▶ **THE PROBLEM**: For the records below, print the lines from the line with "M6 1915 140" through the line with "M988 1935 997 1920" exactly as written; include both end lines and exclude the rest.

Stored data entries
[Start of section]
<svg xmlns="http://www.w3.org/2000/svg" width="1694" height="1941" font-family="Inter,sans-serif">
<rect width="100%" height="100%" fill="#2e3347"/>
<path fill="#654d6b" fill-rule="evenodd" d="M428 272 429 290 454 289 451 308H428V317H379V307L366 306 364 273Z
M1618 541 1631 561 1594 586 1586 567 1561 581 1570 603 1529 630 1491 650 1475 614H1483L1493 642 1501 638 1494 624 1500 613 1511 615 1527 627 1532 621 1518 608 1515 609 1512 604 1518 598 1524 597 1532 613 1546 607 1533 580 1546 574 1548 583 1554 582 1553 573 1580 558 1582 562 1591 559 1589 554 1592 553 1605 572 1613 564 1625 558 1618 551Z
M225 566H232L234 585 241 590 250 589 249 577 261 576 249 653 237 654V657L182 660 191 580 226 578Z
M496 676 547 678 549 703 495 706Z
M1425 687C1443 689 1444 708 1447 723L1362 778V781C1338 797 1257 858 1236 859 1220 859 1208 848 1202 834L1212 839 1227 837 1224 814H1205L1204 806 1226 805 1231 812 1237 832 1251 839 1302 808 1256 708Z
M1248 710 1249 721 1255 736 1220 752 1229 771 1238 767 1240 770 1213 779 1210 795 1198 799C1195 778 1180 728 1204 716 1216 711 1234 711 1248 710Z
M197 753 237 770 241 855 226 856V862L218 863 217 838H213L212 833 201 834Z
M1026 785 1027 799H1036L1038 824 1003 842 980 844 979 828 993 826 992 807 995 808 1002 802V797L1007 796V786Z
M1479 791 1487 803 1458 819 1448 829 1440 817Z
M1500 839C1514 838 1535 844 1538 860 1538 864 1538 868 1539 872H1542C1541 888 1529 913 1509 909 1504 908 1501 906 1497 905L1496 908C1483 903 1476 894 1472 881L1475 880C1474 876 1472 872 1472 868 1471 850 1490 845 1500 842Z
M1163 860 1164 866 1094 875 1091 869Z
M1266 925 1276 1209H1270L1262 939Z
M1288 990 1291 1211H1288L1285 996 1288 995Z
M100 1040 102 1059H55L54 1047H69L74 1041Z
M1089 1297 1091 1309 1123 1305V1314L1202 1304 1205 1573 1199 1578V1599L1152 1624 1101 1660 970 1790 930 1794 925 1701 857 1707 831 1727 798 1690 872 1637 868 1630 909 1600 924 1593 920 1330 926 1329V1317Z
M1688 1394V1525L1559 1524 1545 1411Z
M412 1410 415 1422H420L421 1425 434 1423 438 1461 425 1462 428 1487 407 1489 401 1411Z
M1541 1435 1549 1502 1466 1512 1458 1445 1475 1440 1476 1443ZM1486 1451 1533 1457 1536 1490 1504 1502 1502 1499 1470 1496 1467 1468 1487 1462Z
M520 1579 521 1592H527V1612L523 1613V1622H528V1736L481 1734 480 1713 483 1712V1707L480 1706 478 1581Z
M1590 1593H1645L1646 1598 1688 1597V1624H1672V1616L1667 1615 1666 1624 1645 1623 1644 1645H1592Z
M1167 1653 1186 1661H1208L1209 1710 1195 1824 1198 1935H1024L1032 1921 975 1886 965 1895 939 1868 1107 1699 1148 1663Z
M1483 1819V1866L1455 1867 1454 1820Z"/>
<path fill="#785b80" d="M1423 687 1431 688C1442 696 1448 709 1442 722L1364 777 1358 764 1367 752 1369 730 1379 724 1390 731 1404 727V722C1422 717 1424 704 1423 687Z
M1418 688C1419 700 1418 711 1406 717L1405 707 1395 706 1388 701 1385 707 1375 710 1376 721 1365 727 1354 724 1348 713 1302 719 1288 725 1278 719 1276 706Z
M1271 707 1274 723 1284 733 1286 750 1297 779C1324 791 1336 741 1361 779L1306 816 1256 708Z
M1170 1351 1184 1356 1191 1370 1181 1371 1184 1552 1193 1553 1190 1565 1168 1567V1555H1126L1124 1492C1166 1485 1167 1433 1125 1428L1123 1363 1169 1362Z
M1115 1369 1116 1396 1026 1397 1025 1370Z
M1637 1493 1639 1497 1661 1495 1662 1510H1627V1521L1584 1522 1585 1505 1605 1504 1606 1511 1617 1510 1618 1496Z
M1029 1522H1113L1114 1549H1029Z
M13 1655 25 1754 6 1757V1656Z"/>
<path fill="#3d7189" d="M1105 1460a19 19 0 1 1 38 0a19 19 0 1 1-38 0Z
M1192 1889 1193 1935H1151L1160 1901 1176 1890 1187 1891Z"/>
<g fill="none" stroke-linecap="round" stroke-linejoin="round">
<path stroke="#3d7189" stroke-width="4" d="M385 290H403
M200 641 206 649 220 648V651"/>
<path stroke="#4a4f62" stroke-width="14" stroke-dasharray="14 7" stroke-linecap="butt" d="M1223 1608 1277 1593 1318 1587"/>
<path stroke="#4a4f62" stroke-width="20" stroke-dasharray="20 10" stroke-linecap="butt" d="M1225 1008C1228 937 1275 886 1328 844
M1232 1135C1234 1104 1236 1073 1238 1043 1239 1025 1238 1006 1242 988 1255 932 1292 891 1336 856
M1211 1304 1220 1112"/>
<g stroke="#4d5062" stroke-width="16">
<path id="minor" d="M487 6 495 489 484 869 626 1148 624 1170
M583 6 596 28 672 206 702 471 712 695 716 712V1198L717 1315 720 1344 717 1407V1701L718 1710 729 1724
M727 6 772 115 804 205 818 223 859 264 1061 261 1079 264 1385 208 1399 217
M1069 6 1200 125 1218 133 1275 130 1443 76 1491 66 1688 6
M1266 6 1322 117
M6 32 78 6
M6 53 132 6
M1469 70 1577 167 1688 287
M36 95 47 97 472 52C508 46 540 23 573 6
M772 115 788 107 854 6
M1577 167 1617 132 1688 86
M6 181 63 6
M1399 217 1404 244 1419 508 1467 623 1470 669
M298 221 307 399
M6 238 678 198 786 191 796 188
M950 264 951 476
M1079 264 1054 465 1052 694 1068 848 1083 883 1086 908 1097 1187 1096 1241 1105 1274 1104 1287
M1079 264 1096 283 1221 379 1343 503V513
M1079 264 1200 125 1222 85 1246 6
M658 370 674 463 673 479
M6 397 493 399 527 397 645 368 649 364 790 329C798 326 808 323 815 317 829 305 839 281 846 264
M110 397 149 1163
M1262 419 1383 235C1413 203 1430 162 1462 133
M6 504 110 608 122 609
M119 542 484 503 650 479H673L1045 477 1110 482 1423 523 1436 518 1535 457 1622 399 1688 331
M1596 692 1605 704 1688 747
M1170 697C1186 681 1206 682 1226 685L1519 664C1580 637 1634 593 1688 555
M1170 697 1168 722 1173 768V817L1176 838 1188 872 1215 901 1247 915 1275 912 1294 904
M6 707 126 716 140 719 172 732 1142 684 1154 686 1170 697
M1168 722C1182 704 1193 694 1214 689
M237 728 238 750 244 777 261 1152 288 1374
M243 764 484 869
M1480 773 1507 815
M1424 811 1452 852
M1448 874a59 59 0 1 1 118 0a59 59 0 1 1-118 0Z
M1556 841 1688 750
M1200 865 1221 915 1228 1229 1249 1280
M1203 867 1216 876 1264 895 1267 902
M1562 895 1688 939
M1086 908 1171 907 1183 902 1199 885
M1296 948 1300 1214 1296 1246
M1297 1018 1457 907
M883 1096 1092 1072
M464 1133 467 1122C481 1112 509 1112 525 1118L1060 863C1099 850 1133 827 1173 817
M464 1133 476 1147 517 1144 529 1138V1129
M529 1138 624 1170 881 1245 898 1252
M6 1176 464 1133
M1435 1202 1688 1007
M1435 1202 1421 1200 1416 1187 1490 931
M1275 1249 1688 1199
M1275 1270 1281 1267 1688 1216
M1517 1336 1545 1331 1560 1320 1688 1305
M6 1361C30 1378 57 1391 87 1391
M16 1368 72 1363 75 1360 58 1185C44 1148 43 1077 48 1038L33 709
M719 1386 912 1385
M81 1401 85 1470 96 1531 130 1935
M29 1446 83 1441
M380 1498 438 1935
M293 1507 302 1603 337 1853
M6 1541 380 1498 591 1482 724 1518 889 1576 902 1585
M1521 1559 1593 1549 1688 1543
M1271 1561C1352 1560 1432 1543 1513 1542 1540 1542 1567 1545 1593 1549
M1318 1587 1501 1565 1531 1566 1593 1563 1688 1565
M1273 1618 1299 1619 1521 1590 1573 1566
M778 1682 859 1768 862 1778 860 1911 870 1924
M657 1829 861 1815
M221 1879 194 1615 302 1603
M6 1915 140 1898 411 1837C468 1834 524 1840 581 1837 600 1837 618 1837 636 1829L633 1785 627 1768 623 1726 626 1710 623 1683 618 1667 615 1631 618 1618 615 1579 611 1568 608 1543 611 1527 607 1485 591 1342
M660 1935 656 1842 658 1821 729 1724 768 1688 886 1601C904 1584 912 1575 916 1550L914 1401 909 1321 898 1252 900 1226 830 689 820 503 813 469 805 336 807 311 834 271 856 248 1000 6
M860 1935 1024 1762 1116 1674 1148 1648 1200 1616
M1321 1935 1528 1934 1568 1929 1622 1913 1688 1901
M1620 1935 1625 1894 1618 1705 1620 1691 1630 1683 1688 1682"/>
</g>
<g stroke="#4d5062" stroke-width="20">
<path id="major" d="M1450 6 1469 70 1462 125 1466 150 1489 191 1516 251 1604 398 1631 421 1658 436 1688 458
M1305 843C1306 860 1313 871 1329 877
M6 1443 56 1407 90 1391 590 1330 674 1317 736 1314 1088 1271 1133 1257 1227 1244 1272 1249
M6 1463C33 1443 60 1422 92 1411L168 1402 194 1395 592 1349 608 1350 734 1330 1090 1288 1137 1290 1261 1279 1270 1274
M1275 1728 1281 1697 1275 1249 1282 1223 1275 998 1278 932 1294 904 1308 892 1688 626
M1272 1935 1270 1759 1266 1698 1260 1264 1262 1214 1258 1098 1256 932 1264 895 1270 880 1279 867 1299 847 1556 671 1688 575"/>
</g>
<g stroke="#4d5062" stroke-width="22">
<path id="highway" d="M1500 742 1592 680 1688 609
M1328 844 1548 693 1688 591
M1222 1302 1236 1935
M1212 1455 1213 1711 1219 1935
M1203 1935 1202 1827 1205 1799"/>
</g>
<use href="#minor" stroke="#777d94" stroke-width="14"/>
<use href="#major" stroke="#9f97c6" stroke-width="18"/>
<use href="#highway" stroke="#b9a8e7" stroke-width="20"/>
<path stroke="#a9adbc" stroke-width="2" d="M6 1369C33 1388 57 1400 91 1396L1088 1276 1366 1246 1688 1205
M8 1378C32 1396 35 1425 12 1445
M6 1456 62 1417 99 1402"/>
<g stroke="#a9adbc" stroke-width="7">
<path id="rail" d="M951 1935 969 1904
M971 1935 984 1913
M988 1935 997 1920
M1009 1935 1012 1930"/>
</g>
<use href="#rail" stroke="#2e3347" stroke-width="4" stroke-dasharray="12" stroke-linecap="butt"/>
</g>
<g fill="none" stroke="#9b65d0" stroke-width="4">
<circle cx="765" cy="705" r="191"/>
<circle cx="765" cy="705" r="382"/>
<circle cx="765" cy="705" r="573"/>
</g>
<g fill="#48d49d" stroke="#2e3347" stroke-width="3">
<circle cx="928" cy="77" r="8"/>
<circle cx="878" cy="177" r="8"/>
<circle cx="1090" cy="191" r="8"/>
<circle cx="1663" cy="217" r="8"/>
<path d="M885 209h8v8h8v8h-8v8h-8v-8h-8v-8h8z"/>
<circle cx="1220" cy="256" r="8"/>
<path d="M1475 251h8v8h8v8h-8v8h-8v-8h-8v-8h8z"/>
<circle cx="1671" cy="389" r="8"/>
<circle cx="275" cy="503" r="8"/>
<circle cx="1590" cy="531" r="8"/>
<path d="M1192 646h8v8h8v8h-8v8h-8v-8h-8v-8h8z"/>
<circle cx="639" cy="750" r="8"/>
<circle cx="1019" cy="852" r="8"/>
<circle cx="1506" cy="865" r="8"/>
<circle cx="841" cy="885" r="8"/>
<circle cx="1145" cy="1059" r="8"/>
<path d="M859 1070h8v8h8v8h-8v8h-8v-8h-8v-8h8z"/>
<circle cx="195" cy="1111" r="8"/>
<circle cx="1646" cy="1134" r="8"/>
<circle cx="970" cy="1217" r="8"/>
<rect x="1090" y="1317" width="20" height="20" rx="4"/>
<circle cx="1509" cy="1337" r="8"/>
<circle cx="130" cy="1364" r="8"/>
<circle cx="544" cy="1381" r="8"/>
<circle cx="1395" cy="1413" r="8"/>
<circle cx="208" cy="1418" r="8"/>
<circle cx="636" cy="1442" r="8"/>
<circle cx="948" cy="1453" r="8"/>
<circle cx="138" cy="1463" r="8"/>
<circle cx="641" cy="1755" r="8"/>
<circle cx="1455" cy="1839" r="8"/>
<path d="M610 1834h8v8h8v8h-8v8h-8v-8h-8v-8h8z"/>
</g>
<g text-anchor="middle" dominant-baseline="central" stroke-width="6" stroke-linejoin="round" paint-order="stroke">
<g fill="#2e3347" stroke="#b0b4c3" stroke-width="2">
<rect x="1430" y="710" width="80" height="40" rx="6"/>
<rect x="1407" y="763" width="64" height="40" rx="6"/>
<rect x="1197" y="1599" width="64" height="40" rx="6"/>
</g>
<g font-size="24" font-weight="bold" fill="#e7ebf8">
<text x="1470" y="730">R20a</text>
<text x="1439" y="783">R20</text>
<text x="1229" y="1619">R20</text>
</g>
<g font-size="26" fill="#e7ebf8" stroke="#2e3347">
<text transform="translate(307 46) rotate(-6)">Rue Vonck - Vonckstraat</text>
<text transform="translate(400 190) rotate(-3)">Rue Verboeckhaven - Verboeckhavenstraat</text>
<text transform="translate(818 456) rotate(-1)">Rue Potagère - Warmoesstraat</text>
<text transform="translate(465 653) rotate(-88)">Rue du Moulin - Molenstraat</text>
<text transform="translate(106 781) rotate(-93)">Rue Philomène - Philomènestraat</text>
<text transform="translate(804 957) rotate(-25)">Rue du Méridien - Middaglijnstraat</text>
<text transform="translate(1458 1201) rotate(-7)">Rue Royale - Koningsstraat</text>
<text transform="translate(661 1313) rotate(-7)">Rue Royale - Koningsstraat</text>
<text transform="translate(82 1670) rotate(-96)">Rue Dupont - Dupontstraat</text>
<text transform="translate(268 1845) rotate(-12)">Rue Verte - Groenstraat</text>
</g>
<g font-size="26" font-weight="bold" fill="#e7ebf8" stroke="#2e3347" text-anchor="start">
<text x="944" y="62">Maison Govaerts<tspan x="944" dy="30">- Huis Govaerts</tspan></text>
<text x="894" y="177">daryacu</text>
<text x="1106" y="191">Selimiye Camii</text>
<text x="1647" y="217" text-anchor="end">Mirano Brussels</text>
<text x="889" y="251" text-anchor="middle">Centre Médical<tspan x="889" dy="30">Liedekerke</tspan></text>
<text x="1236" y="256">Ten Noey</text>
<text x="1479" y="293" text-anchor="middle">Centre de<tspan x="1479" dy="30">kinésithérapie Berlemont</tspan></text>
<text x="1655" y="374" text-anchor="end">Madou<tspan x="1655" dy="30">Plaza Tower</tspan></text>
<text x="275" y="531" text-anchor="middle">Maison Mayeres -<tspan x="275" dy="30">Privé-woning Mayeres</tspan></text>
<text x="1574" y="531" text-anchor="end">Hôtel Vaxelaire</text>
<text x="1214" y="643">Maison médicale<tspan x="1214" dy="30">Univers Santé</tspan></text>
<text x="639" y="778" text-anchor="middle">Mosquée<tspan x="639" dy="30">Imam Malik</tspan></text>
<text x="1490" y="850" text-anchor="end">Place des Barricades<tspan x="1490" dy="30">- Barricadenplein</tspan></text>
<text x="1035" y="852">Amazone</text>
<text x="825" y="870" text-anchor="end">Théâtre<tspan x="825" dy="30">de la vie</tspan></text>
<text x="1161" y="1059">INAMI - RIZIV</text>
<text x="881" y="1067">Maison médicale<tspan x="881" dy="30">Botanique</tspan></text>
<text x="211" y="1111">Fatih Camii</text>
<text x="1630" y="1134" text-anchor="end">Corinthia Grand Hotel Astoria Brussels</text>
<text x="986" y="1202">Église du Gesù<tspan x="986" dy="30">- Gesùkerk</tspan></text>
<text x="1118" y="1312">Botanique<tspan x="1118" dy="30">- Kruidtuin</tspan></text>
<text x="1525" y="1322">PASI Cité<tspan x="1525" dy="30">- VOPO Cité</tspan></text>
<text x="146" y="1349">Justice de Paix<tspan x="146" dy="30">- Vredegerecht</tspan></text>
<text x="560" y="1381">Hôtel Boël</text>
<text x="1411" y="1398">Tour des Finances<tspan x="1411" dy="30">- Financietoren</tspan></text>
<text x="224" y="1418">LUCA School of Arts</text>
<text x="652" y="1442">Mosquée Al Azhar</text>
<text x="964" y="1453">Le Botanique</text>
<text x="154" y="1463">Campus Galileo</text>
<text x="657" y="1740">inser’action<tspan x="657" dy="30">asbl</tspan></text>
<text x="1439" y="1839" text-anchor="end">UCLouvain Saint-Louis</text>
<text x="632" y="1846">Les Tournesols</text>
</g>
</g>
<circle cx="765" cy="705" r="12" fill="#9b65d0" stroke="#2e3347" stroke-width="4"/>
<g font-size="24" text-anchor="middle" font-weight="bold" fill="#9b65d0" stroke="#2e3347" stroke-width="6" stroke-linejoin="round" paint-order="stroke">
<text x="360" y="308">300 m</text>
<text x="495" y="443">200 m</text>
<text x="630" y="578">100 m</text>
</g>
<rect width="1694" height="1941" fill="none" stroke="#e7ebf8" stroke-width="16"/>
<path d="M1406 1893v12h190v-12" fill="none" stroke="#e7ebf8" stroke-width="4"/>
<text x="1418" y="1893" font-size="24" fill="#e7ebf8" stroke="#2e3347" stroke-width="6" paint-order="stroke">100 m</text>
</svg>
[End of section]
▶ **SOLUTION FOR THIS PROBLEM**:
M6 1915 140 1898 411 1837C468 1834 524 1840 581 1837 600 1837 618 1837 636 1829L633 1785 627 1768 623 1726 626 1710 623 1683 618 1667 615 1631 618 1618 615 1579 611 1568 608 1543 611 1527 607 1485 591 1342
M660 1935 656 1842 658 1821 729 1724 768 1688 886 1601C904 1584 912 1575 916 1550L914 1401 909 1321 898 1252 900 1226 830 689 820 503 813 469 805 336 807 311 834 271 856 248 1000 6
M860 1935 1024 1762 1116 1674 1148 1648 1200 1616
M1321 1935 1528 1934 1568 1929 1622 1913 1688 1901
M1620 1935 1625 1894 1618 1705 1620 1691 1630 1683 1688 1682"/>
</g>
<g stroke="#4d5062" stroke-width="20">
<path id="major" d="M1450 6 1469 70 1462 125 1466 150 1489 191 1516 251 1604 398 1631 421 1658 436 1688 458
M1305 843C1306 860 1313 871 1329 877
M6 1443 56 1407 90 1391 590 1330 674 1317 736 1314 1088 1271 1133 1257 1227 1244 1272 1249
M6 1463C33 1443 60 1422 92 1411L168 1402 194 1395 592 1349 608 1350 734 1330 1090 1288 1137 1290 1261 1279 1270 1274
M1275 1728 1281 1697 1275 1249 1282 1223 1275 998 1278 932 1294 904 1308 892 1688 626
M1272 1935 1270 1759 1266 1698 1260 1264 1262 1214 1258 1098 1256 932 1264 895 1270 880 1279 867 1299 847 1556 671 1688 575"/>
</g>
<g stroke="#4d5062" stroke-width="22">
<path id="highway" d="M1500 742 1592 680 1688 609
M1328 844 1548 693 1688 591
M1222 1302 1236 1935
M1212 1455 1213 1711 1219 1935
M1203 1935 1202 1827 1205 1799"/>
</g>
<use href="#minor" stroke="#777d94" stroke-width="14"/>
<use href="#major" stroke="#9f97c6" stroke-width="18"/>
<use href="#highway" stroke="#b9a8e7" stroke-width="20"/>
<path stroke="#a9adbc" stroke-width="2" d="M6 1369C33 1388 57 1400 91 1396L1088 1276 1366 1246 1688 1205
M8 1378C32 1396 35 1425 12 1445
M6 1456 62 1417 99 1402"/>
<g stroke="#a9adbc" stroke-width="7">
<path id="rail" d="M951 1935 969 1904
M971 1935 984 1913
M988 1935 997 1920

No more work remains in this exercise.